Sue was a VP of Marketing for a nonprofit organization. She described her work and home life as a semi-organized chaos. “Overwhelm” was a frequently used word – Sue was overwhelmed with life as an executive, a mother of 2 teens, a wife to another busy executive, and a daughter of aging parents.
At work (an organization where it was hard to say “no”), she was constantly asked to do more with fewer resources. She worked a lot of hours and chores piled up on the weekends. She felt overwhelmed and paralyzed – if a task seemed too big, she wouldn’t start. She came to coaching to get more control over her life, lose weight, find ways to get fun and exercise into her life, and get more organized at work and home.
Sue’s Signature Strengths on the VIA (Values in Action; Survey of Signature Strengths) were:
In the coaching relationship, Sue immediately went about making a plan to get her life back in control. Planning and goal-setting were key coaching tools in this work. Sue realized that she did too little planning. She was too busy putting out the fires to plan her work. Sue used her humor, creativity and zest to rethink how she wanted her life to look. We worked through trouble spots in her workday. She made a plan for how to handle late afternoon fatigue.
Sue increased planning time in her work schedule. She set aside time at the beginning and end of each day to take stock. She found it helpful to look at her daily schedule, focus on priorities and make decisions about what to let go of.
Sue made plans for exercise as well. I helped her reframe her beliefs that exercise had to be hard and isolating. “What’s another way you could think about that?” She liked the idea that exercise could be fun and easy.
I helped Sue generate ideas about how to make exercise fun and easy that would also include her family. She loved activities like ice skating, family hikes on the weekends and working out with her teenage sons. With Sue’s top strengths being “to love and be loved” and “humor and playfulness”, her best workouts were fun activities that included family and friends.

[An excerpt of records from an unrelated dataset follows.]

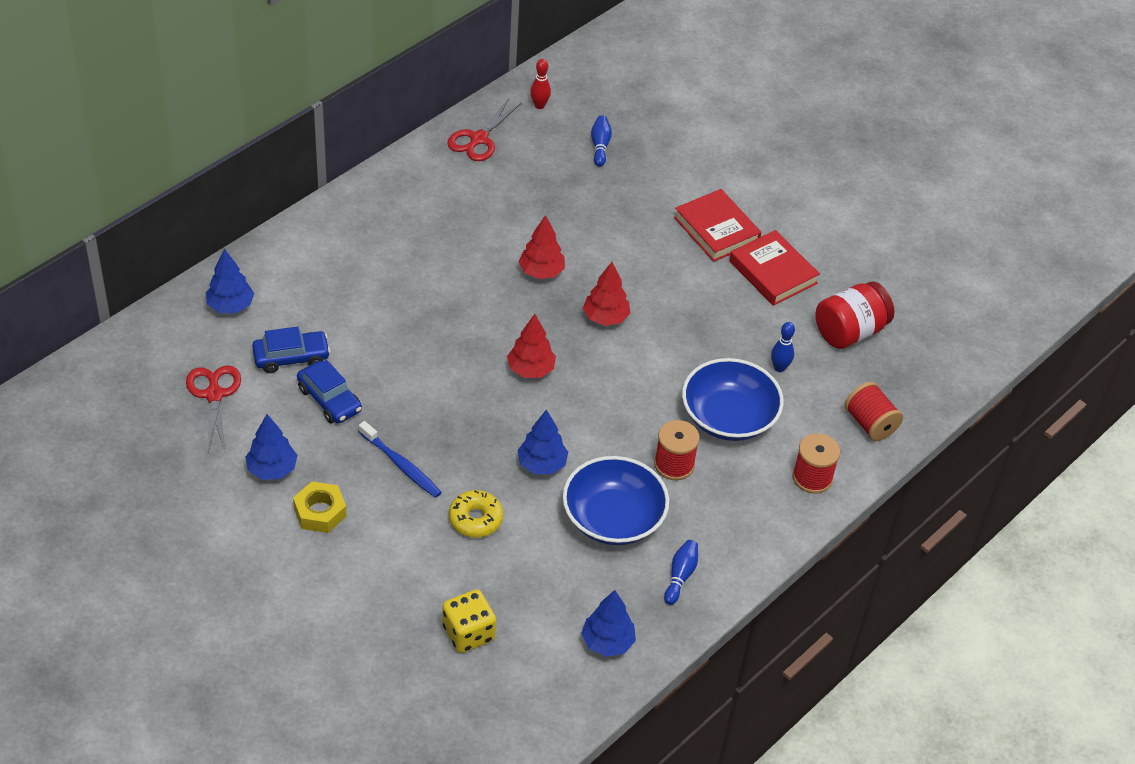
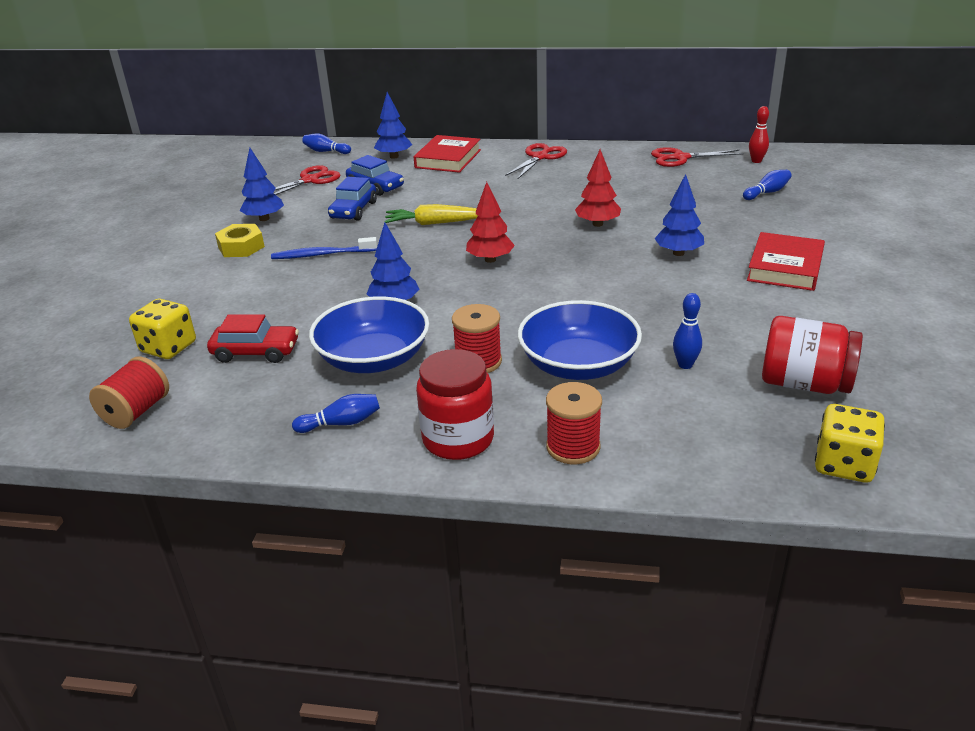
camera: 60 degrees right, 15 degrees down
(147, 346) = (326, 151): none -> blue bowling pin
(365, 215) = (540, 157): none -> red scissors
(401, 465) = (322, 254): blue toothbrush -> blue toothbrush turned 75 degrees clockwise
(423, 363) = (435, 223): none -> yellow carrot
(475, 519) = (299, 301): yellow donut -> none
(532, 581) = (256, 352): none -> red car
(605, 317) = (596, 264): red tree -> none
(607, 642) = (216, 418): blue tree -> blue tree (678, 253)
(754, 526) = (458, 439): none -> red jar
(773, 272) = (793, 312): red book -> red book (448, 159)
(870, 423) = (705, 452): red spool -> red spool (136, 411)
(930, 376) = (844, 464): none -> yellow dice

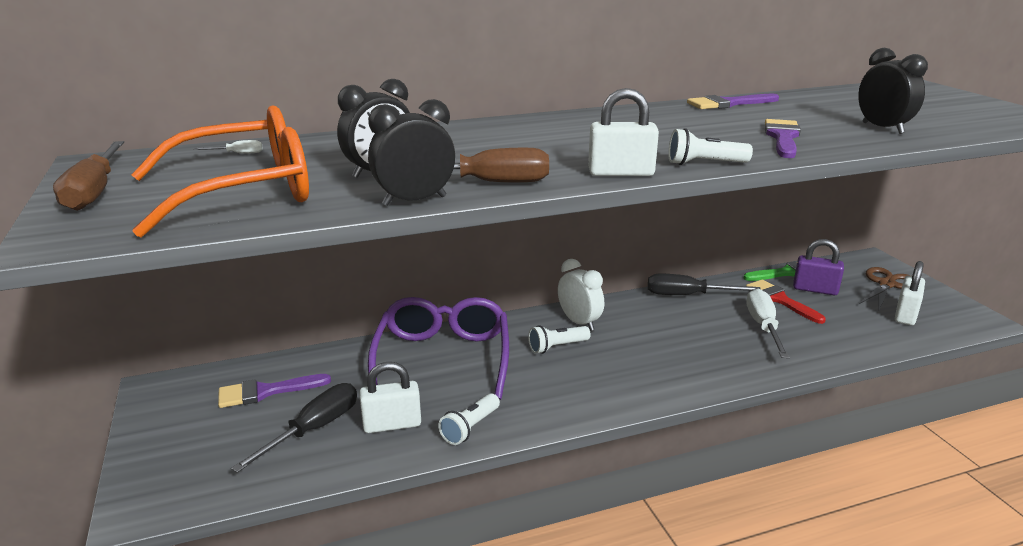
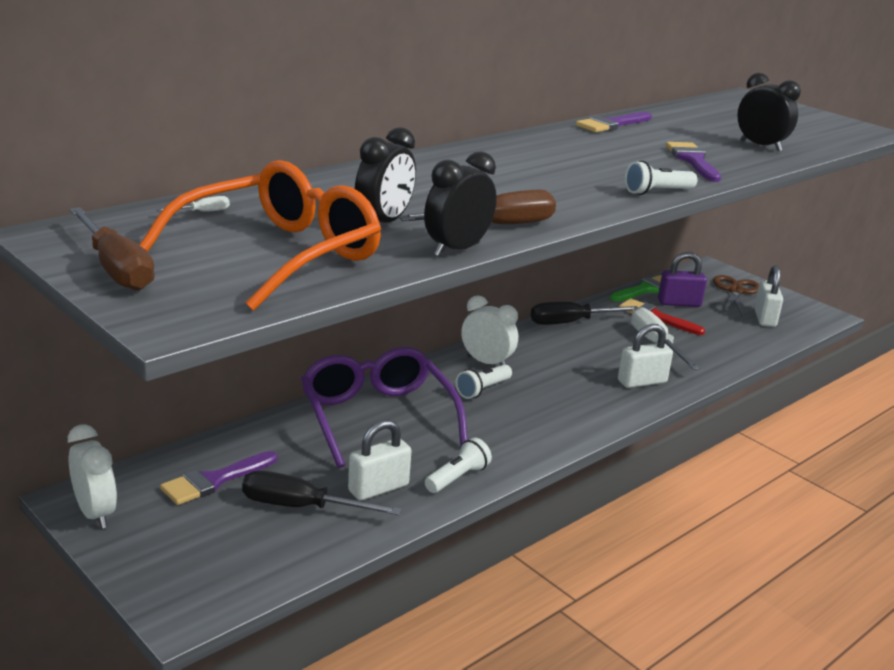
camera: 25 degrees left, 0 degrees up
(156, 403) = (95, 513): none -> white clock
(313, 429) = (301, 507): black screwdriver -> black screwdriver turned 90 degrees counterclockwise
(470, 428) = (457, 478): white flashlight -> white flashlight turned 150 degrees counterclockwise
(621, 173) = (599, 206): white padlock -> white padlock (642, 381)

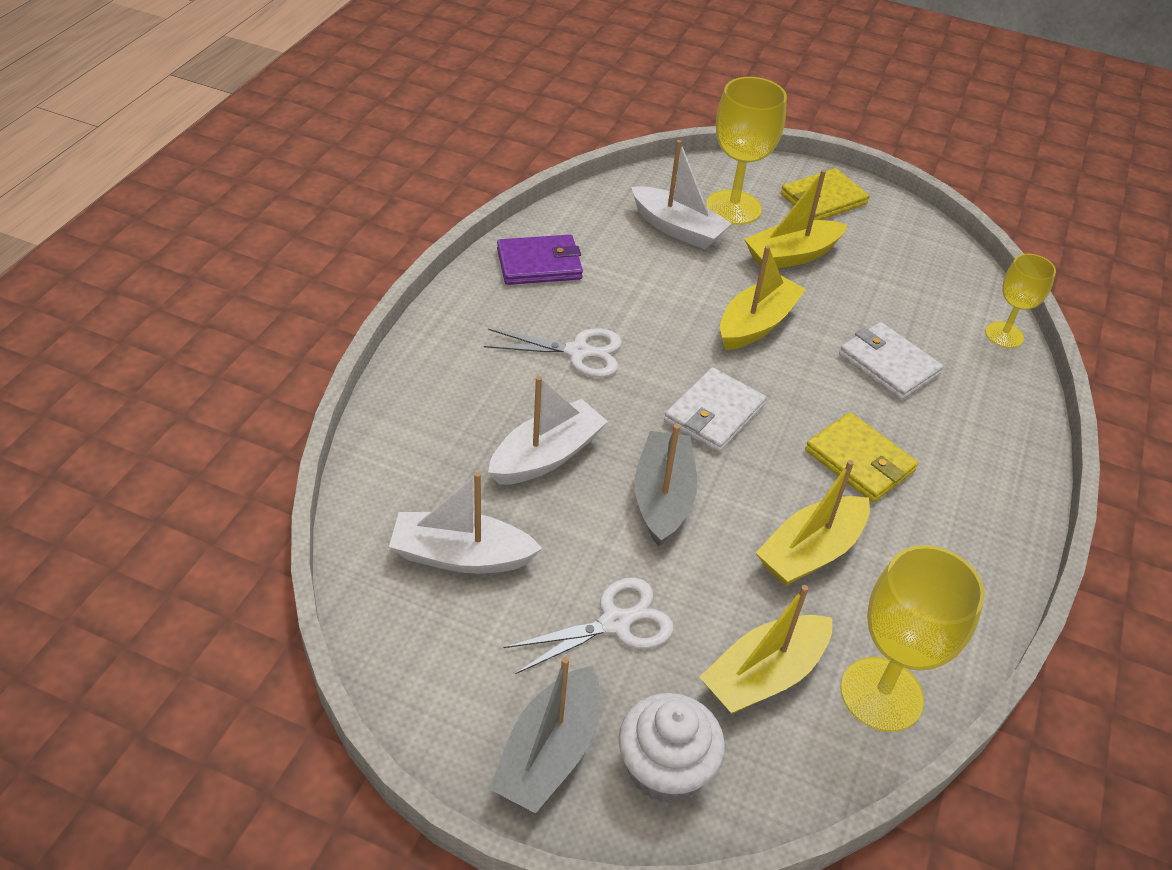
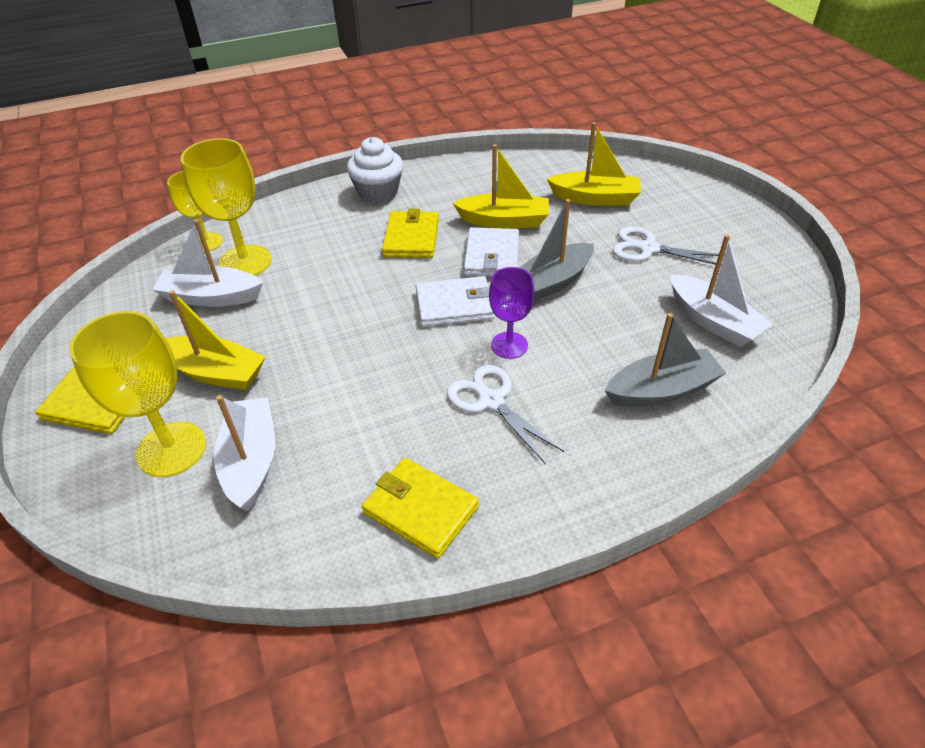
camera: 130 degrees left, 0 degrees up
(539, 264) = (420, 509): purple wallet -> yellow wallet
(546, 456) = (599, 344): white boat -> white boat (211, 297)
(549, 753) = (733, 225): grey boat -> grey boat (661, 390)
(620, 405) = (509, 345): none -> purple goblet
(665, 769) = (681, 197): white cupcake -> white cupcake (378, 192)
(756, 324) = (334, 340): yellow boat -> none
(881, 694) = (549, 170): yellow goblet -> yellow goblet (245, 262)
(888, 364) = (302, 268): white wallet -> white wallet (492, 256)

Since Sue was a self-proclaimed perfectionist and high achiever, she tended to make everything into work. I requested that she be willing to underachieve in her exercise efforts, that she find a way to include her loved ones and make it fun and easy, and that she consider the possibility that even a minimal amount of exercise would be helpful to her. This was her most important homework. It shifted her perspective, helped her learn to have fun with her workouts and kept her in action.
Sue needed to learn to delegate. She realized that she expected a lot from herself and her employees, but little from her husband and kids. She was frazzled with constant demands and interruptions. “How do you want things to be?” She began delegating chores at home and recommitted some of her time to her own self-care.

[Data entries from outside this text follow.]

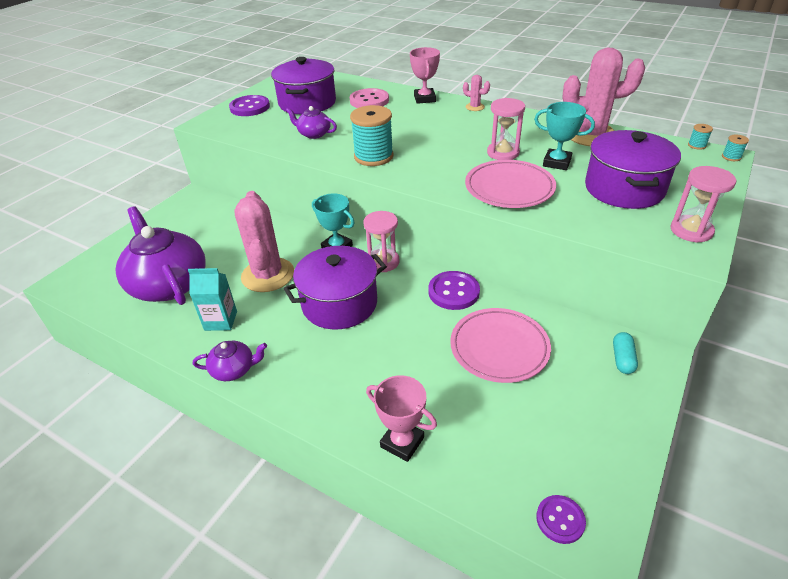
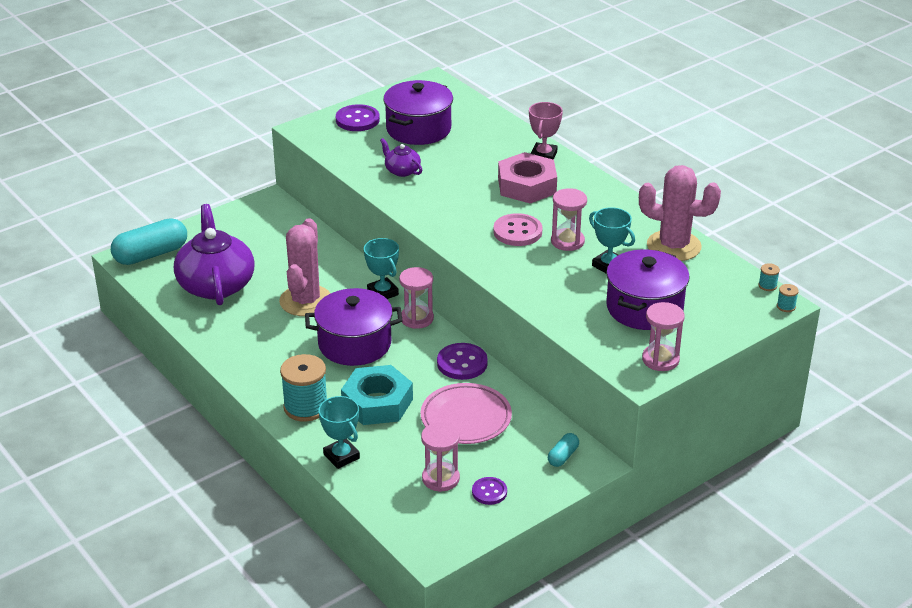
camera: 20 degrees right, 5 degrees down
(89, 273) = (151, 254): none -> turquoise capsule
(221, 321) = (247, 329): turquoise carton -> none
(234, 369) = (241, 370): purple teapot -> none
(369, 100) = (484, 143): pink button -> pink button (517, 232)
(373, 156) = (442, 212): turquoise spool -> turquoise spool (306, 407)
(400, 360) = (377, 403): none -> turquoise nut
(402, 442) = (341, 456): pink trophy -> turquoise trophy
(430, 121) = (527, 185): none -> pink nut
(475, 107) = (587, 180): pink cactus -> none
(509, 188) = (540, 278): pink plate -> none
(527, 431) = (440, 478): none -> pink hourglass
(560, 520) = (420, 532): purple button -> purple button (489, 492)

She also began finding ways to delegate at work more. She had difficulty seeing herself as a leader. She thought of herself more as a team player who always pitched in to help. When she began to view herself more through the lens of leadership, she began delegating to her assistant more. She used her assistant to screen more calls, reduce her schedule and handle more tasks independently.
Asking for help wasn’t easy. I acknowledged Sue for her willingness to step into uncertain territory and her courage to try things that were difficult. We set up the structure of a “confidence file” in which she made a note in her planner when she did something well or met a goal. It was a way to acknowledge her own successes rather than gloss over them.

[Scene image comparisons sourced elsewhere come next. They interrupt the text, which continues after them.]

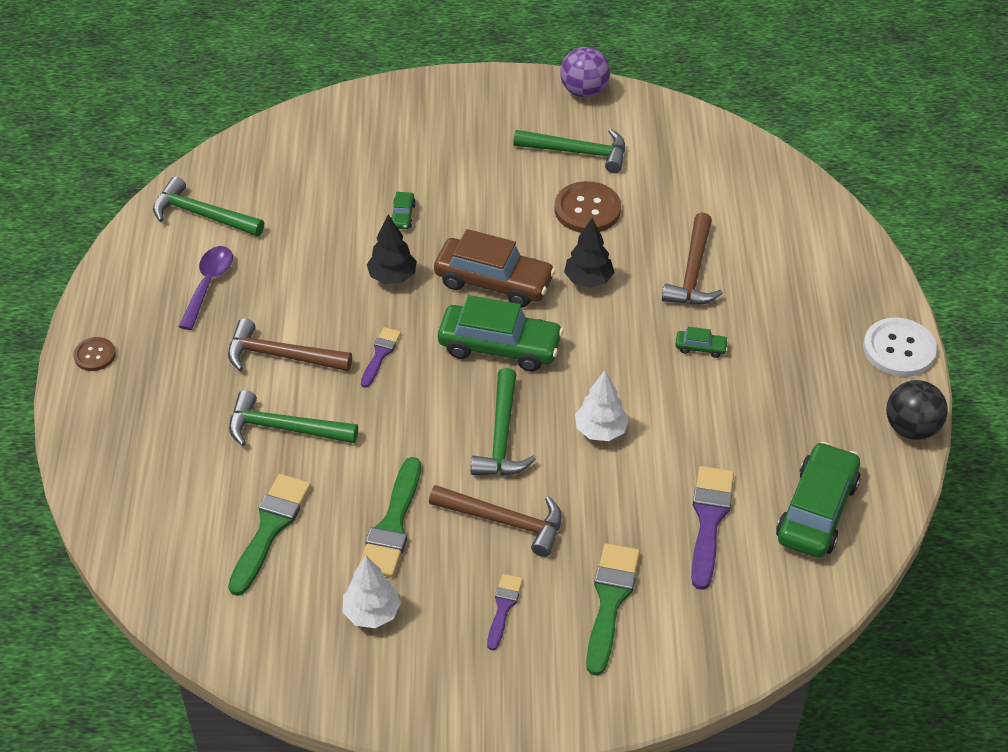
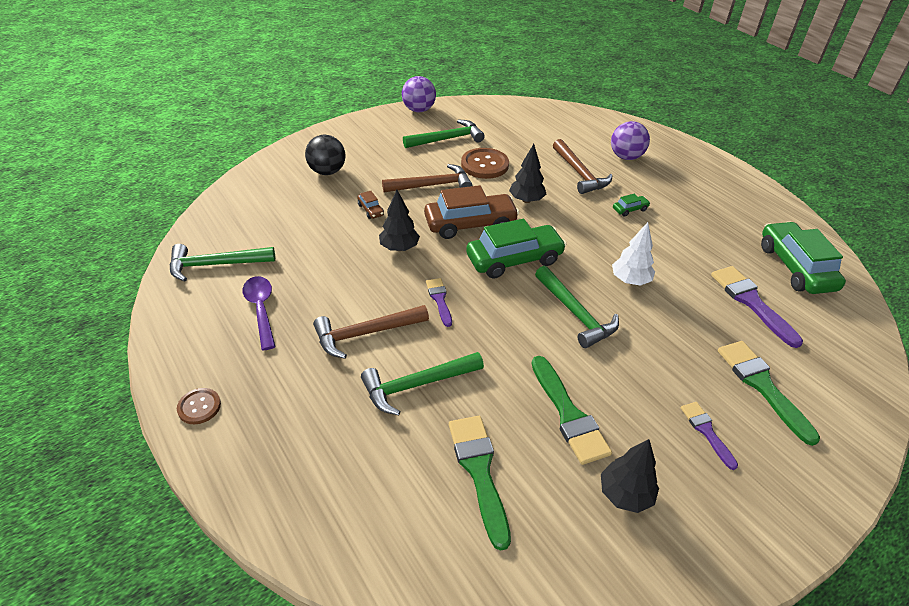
camera: 35 degrees left, 5 degrees down
(372, 613) = (625, 494): white tree -> black tree
(402, 215) = (370, 210): green car -> brown car
(505, 521) = (639, 369): brown hammer -> brown hammer (432, 185)
(781, 274) = (626, 157): none -> purple ball
(899, 349) = (725, 169): white button -> none
(911, 428) = (780, 203): black ball -> black ball (327, 171)

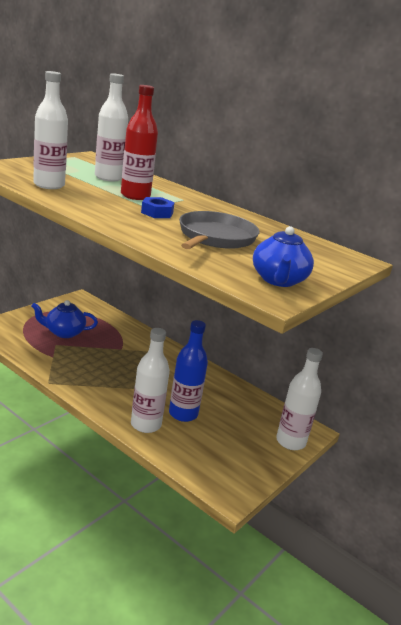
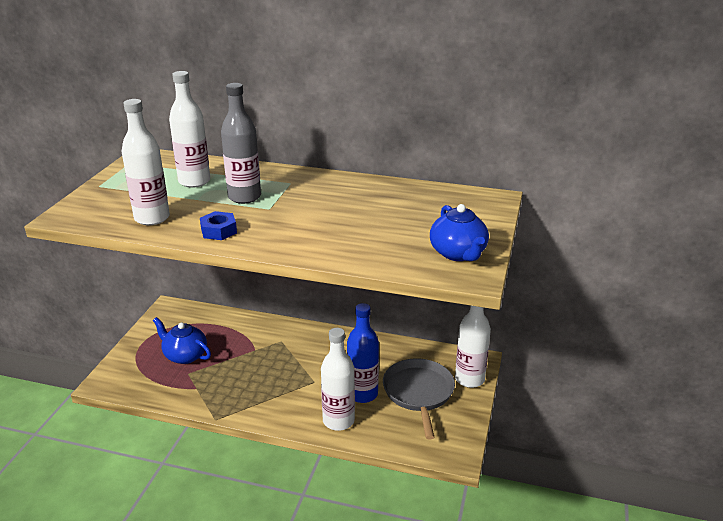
camera: 20 degrees left, 5 degrees up
(64, 332) = (185, 355): blue teapot -> blue teapot turned 60 degrees clockwise
(135, 196) = (244, 197): red bottle -> grey bottle
(157, 213) = (286, 212): blue nut -> blue nut (218, 231)
(215, 237) = (364, 223): grey pan -> grey pan (419, 393)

Sue learned to honor her commitments to herself and to hold herself accountable, something she never thought she was “strong enough” to do before. She learned to consider different perspectives and and be a more flexible thinker. She learned that a little planning goes a long way, and how important planning is to her daily schedule to help avoid overload. Best of all, she identified her strengths and learned to honor her strengths and values in more areas of her life.